Beamer’s been a songwriter ever since learning to play Deep Purple’s “Smoke on the Water” on bass. Reared on a healthy dose of classic songwriters and indie-rock, names like Bob Dylan or Joni Mitchell inspire his sadder stuff, LCD Sound System, Queens of the Stone Age or The Violent Femmes inspire the more upbeat tunes. The music of Delicate Flower exists somewhere between traditional folk and upbeat indie rock, the solo shows taking on a band feel as Beamer bangs out a rhythm on tambourine and cajon while playing guitar. Its DIY and lo-fi.

“I think DIY is a good phrase for it. It just came from when I was living in San Diego for a while, for some reason I didn’t meet people that I really wanted to play with, and I really wanted to play the songs that I had written,” Beamer said. “So I decided to do a solo thing, and I had the cajon, I had the tambourine, and so I said, ‘I’ll just do this.’”

Lyrically, Delicate Flower is open and honest, particular and poignant. Beamer keeps eyes and ears open to the world, a songwriter unafraid of self-deprecation and also unafraid to criticize the world via song. It’s all done tongue in cheek and set to a bouncing melody with catchy hooks, a way to try to improve the world and keep yourself in check.

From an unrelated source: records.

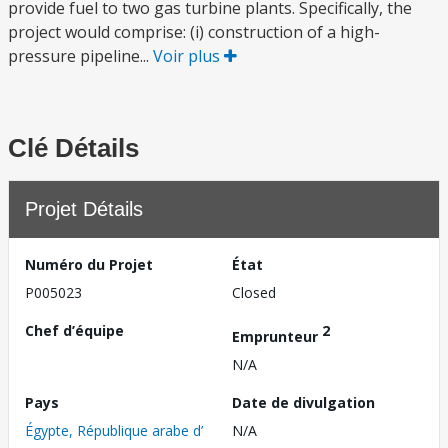
provide fuel to two gas turbine plants. Specifically, the
project would comprise: (i) construction of a high-
pressure pipeline...
Voir plus
Clé Détails
Projet Détails
Numéro du Projet
État
P005023
Closed
Chef d’équipe
2
Emprunteur
N/A
Pays
Date de divulgation
Égypte, République arabe d’
N/A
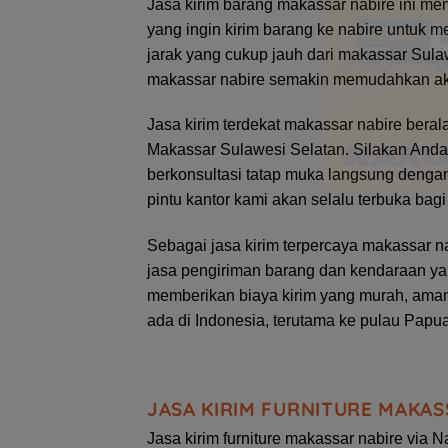
Jasa kirim barang makassar nabire ini m
yang ingin kirim barang ke nabire untuk
jarak yang cukup jauh dari makassar Sula
makassar nabire semakin memudahkan akti
Jasa kirim terdekat makassar nabire ber
Makassar Sulawesi Selatan. Silakan Anda
berkonsultasi tatap muka langsung dengan 
pintu kantor kami akan selalu terbuka bagi
Sebagai jasa kirim terpercaya makassar n
jasa pengiriman barang dan kendaraan ya
memberikan biaya kirim yang murah, aman
ada di Indonesia, terutama ke pulau Papua
JASA KIRIM FURNITURE MAKAS
Jasa kirim furniture makassar nabire via N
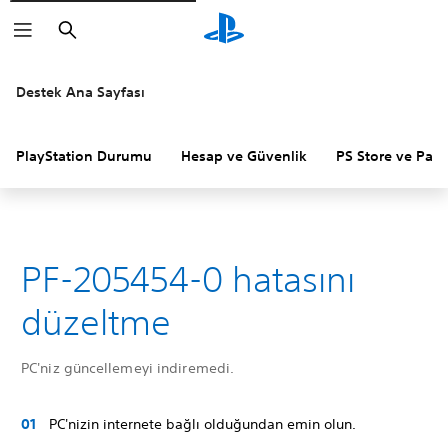
Arama
Destek Ana Sayfası
PlayStation Durumu
Hesap ve Güvenlik
PS Store ve Para 
PF-205454-0 hatasını
düzeltme
PC'niz güncellemeyi indiremedi.
PC'nizin internete bağlı olduğundan emin olun.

“I’ve found it pretty cathartic to just kind of poke fun in an honest and real way at my own feelings,” Beamer said. “I also just like poking fun at society at large.”

The bands on Saturday’s bill are a perfect match for the venue, as The Hive remains a DIY space that wants to share art. Musicians like Beamer share that concept, eager to play on a stage built next to a skate ramp, not a bar.

“It feels like there is a lot of excitement and stoke around their vision,” Beamer said. “It’s all just really cool.”